Cris innovates and implements youth programs in suburban school districts in Central New Jersey. Her goal is to empower all youth to realize that their actions can lead to impactful changes in their own communities and around the world. She does so by engaging youth after school and during the summer months to create teen-led service projects.
-
Carl Clark, a native of Camden, is the co-founder and executive director of UrbanPromise Trenton. At the age of seven, he was one of the original campers at UrbanPromise Camden and knows firsthand the life-changing impact of the UrbanPromise model. Carl rose to the level of StreetLeader (a paid mentoring position), thriving despite a difficult home life. He went on to receive a business degree from The College of New Jersey.
Although successful in banking, Carl felt that his life’s purpose was to give back to the community by fostering hope in the next generation. After learning of a particularly violent gang crime in Trenton, Carl was impelled to provide the children there with the same opportunity that had made such a positive impact on his life. In 2011, he left banking to launch UrbanPromise Trenton, which now provides afterschool and summer programming, including tutoring; homework help; leadership training and employment for teens; arts and recreation, and faith-based teachings. Their goal is to operate in all four wards of Trenton.
Carl was recently asked to participate in the Path to Impact Program at the Princeton Area Community Foundation. He is also a proud member of Phi Beta Sigma Fraternity.
-
Karen Freundlich is a consulting engineer who also has extensive experience in volunteer roles with youth, especially in Scouting. A Gold Award Girl Scout herself, she began leading Girl Scout troops when her daughters were in kindergarten. Over the course of eleven years, she has served her local Girl Scout Council as a troop leader, registrar, Girl Leadership Award committee member, and manager of the Princeton Unit. She also is a den leader for Cub Scout Pack 1880. Serving in these roles has given her insights into the operations and strategies that youth organizations need to thrive in today’s ever-changing environments as well as how engaging youth in the direction of the organization’s future can determine whether it will fully accomplish its mission.
-
Judy Salcewicz, Service-Learning Coordinator at Notre Dame High School in Lawrenceville, founded the school’s service program in 1981. It continues to grow and improve each year, with the enthusiastic participation of 1300 students who regularly quadruple their service-hour requirements. Annually, average cumulative hours have been over 52,000. Judy currently teaches Theology and Service-Learning Honors classes. She worked with students to develop an anti-bullying program that has been presented at many area schools. She mentors students to become community service leaders and helps ignite their passion for service.
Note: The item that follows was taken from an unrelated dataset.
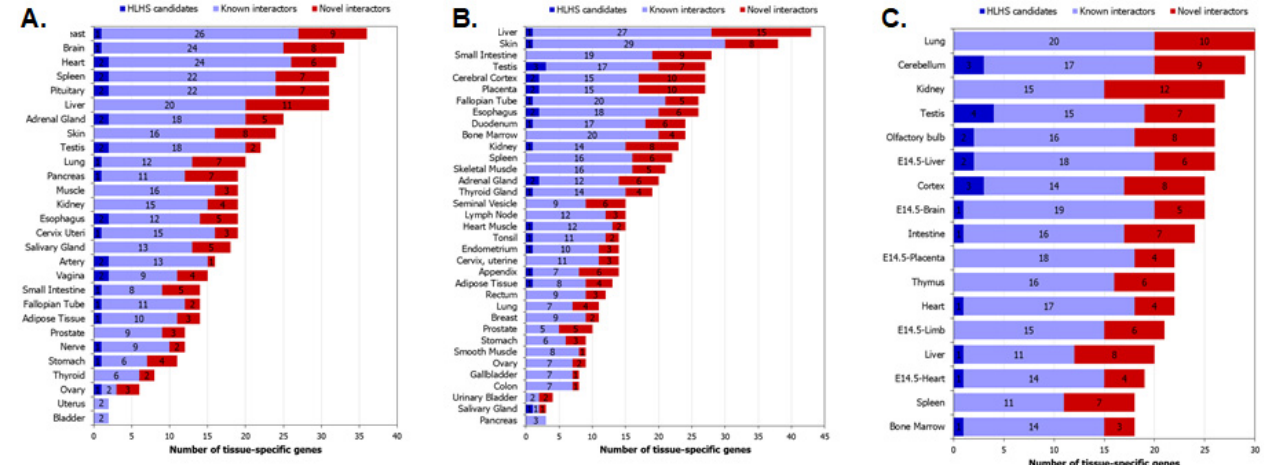
Figure 7. Tissue-specificity of hypoplastic left heart syndrome (HLHS) interactome genes: The graphs show the number of genes from the interactome that exhibit tissue-specificity according to data from ( A ) GTEx, ( B ) Human Protein Atlas and ( C ) mouse ENCODE. The genes show at least 5-fold higher expression in a tissue (‘tissue-enriched’) or a group of 2–7 tissues compared to all the other tissues (‘group-enriched’).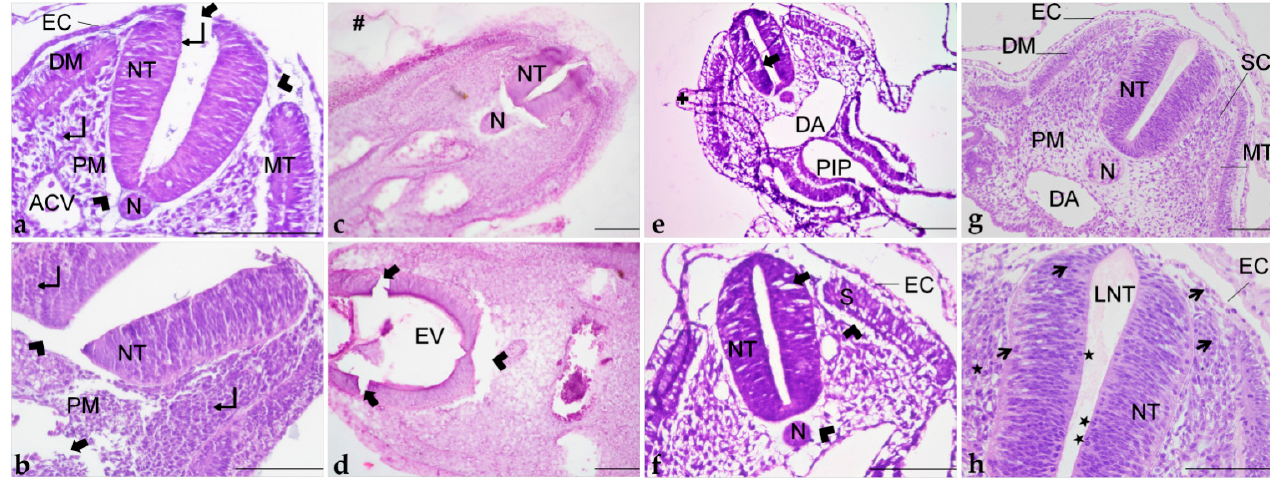
Figure 9. Histological sections of embryos embedded in paraplast ( a , b ); paraplast with pre-embedding in agar–gelatin ( c , d ); PEG ( e , f ); and historesin ( g , h ). ACV: Anterior cardinal vein. DA: Dorsal aorta. DM: Dermatome. EC: Ectoderm. EV: Encephalic vesicle. LNT: Lumen of the neural tube. MT: Myotome. N: Notochord. NT: Neural tube. PM: Paraxial mesoderm. PIP: Posterior intestinal portal. S: Somite. SC: Sclerotome. +: Detachment. #: Agar–gelatin residue. ★ : Mitotic figures. ↵ : Nucleus. Arrowhead: Shrinkage. Thicker arrow: Disruption. Thinner arrow: Evident nucleus and nucleolus. Staining: H&E. Scale bar = 100 µm.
Judy received the Robert F. Clancy Award for Outstanding Service Volunteer from the Princeton Area Council of Community Services in 1991. She had a leadership training article published in Teaching Tolerance Magazine and was awarded an Anti-Violence grant from the Southern Poverty Law Center. Judy participated in a Bearing Witness Workshop in Washington, DC, sponsored by the Anti-Defamation League. She was Teacher of the Year at Notre Dame High School for the 2014-2015 school year.
Judy, who lives in Lawrenceville, earned her Masters of Education from The College of New Jersey. She also completed a class in stand-up comedy, which helps her identify with the students she asks to leave their comfort zone.